» Что нужно сделать
(1) Перепишите фрагмент текста о Вселенских соборах: начните со слов «На Втором Вселенском» и остановитесь после слов «видимого и невидимого.». По ходу замените «Вседержателя» на «Всемогущего».
(2) Как короче передать абзац текста о Вселенских соборах, который начинается словами «Первый Вселенский собор», чтобы сохранить его главные факты?

Первый Вселенский собор (Никея, 325 г.) был созван для обсуждения взглядов александрийского пресвитера (старейшины) Ария, учившего, что Бог Сын не единосущен Богу Отцу, и для создания догматов (основных положений вероучения), обязательных для исповедания всеми, кто считает себя христианином. Учение Ария было осуждено, сам он был объявлен еретиком и отлучен от церкви. Собор догматически установил, что Бог есть единство трех ипостасей (лиц), в котором Сын, вечно рождающийся от Отца, единосущен ему.
На Втором Вселенском соборе - Константинопольском (Цареградском, 381 г.) - был составлен единый «Символ веры» - исповедание, заключающее в себе все основные догматы христианства и состоящее из двенадцати членов (первые его пять членов были утверждены еще на Никейском соборе, и в окончательном варианте «Символ веры» назван Никео-Цареградским).
«Символ веры» гласит: «Веруем во единого Бога, Отца, Вседержателя, творца неба и земли, всего видимого и невидимого.
И во единого Господа Иисуса Христа, Сына Божия единородного, рожденного от Отца прежде всех веков, света от света. Бога истинного от, Бога истинного, рожденного, не сотворенного, единосущного Отцу, чрез которого все произошло, ради нас, человеков, и ради нашего спасения низшедшего с небес и воплотившегося от Духа Святого и Марии девы и вочеловечившегося, распятого за нас при Понтии Пилате, страдавшего, и погребенного, и воскресшего на третий день по писаниям, и восшедшего на небеса, и сидящего одесную Отца, и опять грядущего со славою судить живых и мертвых, которого царству не будет конца. И в Духа Святого, Господа животворящего, от Отца исходящего, со Отцом и Сыном споклоняемого и сославимого, глаголавшего через пророков. В единую, святую, кафолическую и апостольскую церковь. Исповедуем единое крещение во оставление грехов. Чаем Воскресения мертвых и жизни будущего века. Аминь».

» Строки набора данных
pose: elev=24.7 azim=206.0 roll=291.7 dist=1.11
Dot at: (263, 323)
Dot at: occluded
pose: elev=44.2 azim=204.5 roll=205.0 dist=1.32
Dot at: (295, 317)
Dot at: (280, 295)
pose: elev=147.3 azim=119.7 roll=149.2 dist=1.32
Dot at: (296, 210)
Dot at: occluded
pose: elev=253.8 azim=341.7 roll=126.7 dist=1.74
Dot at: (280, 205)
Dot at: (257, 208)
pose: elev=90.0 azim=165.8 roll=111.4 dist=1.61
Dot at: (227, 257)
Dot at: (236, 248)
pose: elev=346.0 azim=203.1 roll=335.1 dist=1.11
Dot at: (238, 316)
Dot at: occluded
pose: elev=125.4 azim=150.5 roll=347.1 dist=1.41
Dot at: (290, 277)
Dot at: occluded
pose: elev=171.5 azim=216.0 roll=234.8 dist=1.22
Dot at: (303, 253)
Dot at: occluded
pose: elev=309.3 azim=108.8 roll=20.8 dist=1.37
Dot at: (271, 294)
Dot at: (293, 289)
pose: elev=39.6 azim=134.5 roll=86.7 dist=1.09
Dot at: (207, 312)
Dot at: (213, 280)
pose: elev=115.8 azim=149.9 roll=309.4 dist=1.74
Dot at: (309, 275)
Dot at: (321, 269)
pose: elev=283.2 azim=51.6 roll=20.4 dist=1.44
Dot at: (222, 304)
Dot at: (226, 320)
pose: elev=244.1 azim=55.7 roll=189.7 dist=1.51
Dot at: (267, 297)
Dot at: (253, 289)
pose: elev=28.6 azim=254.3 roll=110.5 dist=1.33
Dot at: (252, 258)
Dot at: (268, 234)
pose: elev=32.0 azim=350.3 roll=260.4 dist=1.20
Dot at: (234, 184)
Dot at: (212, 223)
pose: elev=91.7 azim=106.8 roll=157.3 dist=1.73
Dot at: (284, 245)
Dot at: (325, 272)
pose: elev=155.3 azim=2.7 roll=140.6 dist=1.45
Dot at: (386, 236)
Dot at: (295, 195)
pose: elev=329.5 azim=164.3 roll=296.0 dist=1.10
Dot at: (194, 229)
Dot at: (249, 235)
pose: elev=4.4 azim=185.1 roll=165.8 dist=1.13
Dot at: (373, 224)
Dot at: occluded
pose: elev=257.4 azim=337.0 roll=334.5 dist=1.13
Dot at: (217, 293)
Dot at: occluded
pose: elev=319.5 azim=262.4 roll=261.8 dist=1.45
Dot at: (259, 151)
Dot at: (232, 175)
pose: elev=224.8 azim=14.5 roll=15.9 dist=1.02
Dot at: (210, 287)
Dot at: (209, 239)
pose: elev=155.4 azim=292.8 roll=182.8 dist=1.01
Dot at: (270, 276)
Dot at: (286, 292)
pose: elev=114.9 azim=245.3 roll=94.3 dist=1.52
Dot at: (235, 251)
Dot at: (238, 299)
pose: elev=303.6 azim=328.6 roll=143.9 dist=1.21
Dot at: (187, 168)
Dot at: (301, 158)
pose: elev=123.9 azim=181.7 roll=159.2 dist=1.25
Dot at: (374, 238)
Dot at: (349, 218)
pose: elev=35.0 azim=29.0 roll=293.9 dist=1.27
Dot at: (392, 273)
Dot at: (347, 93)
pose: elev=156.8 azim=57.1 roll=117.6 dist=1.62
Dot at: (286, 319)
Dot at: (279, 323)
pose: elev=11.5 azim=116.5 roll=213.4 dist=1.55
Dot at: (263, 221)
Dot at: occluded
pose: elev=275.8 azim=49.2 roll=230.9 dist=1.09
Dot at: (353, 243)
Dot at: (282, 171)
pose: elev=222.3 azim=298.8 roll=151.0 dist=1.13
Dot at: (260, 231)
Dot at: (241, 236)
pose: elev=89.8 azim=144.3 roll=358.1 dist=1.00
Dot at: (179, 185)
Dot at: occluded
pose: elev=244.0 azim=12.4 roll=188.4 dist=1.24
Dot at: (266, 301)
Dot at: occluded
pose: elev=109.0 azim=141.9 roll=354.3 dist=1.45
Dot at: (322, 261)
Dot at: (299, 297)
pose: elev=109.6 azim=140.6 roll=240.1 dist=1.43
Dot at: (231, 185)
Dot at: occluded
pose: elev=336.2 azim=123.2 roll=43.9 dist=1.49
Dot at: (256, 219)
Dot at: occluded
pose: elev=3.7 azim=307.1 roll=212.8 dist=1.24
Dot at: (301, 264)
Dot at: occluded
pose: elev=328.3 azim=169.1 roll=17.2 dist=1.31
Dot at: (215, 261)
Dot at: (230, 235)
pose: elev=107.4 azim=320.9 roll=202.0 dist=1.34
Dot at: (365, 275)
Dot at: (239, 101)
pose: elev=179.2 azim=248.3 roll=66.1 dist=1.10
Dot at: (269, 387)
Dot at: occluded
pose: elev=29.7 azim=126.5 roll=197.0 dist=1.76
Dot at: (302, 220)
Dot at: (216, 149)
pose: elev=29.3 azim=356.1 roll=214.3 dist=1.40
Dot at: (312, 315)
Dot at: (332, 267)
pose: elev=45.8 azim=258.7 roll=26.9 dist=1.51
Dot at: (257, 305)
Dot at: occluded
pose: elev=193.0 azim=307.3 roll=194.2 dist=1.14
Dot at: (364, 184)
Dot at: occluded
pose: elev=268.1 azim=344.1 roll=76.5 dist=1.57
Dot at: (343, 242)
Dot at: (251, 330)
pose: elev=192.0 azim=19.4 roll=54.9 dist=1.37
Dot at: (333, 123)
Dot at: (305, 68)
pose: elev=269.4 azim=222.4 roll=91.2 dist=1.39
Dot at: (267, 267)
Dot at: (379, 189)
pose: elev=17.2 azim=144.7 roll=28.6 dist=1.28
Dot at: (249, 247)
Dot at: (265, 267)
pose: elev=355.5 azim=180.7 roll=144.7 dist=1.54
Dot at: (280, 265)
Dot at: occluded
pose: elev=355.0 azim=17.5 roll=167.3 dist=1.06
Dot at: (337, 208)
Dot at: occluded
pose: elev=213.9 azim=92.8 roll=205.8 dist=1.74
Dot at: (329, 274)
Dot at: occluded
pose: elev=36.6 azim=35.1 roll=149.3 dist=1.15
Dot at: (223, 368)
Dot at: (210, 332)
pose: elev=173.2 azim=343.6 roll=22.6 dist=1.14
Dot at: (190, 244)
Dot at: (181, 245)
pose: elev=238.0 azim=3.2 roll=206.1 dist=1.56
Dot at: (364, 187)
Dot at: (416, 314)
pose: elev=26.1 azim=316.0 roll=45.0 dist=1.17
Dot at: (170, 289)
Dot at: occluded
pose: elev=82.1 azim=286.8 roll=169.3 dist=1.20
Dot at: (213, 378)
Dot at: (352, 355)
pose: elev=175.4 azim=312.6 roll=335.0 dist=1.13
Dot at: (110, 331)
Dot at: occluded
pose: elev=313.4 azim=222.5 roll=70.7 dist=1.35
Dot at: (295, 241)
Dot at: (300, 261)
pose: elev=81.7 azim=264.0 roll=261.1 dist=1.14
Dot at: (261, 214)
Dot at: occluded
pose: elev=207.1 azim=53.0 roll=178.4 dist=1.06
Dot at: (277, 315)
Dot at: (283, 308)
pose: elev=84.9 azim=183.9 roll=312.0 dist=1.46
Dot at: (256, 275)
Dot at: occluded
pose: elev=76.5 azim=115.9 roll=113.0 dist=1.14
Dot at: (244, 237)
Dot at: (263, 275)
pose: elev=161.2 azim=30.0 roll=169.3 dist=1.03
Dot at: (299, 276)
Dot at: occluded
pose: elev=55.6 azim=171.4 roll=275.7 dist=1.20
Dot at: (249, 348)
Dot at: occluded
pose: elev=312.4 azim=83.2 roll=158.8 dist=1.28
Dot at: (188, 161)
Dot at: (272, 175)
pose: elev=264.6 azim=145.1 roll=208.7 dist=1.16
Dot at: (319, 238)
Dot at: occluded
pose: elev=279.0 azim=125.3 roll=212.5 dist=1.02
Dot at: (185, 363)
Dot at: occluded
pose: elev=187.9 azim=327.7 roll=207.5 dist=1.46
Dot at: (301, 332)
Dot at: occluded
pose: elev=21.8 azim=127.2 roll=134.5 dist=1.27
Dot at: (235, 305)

» Решения заданий
(1)
На Втором Вселенском соборе - Константинопольском (Цареградском, 381 г.) - был составлен единый «Символ веры» - исповедание, заключающее в себе все основные догматы христианства и состоящее из двенадцати членов (первые его пять членов были утверждены еще на Никейском соборе, и в окончательном варианте «Символ веры» назван Никео-Цареградским).
«Символ веры» гласит: «Веруем во единого Бога, Отца, Всемогущего, творца неба и земли, всего видимого и невидимого.

(2) Первый Вселенский собор (Никея, 325 г.) созвали, чтобы обсудить учение александрийского пресвитера Ария и принять догматы, обязательные для всех христиан. Арий учил, что Бог Сын не единосущен Богу Отцу. Его учение осудили, а самого Ария объявили еретиком и отлучили от церкви. Собор установил догмат: Бог есть единство трех ипостасей, и Сын, вечно рождающийся от Отца, единосущен ему.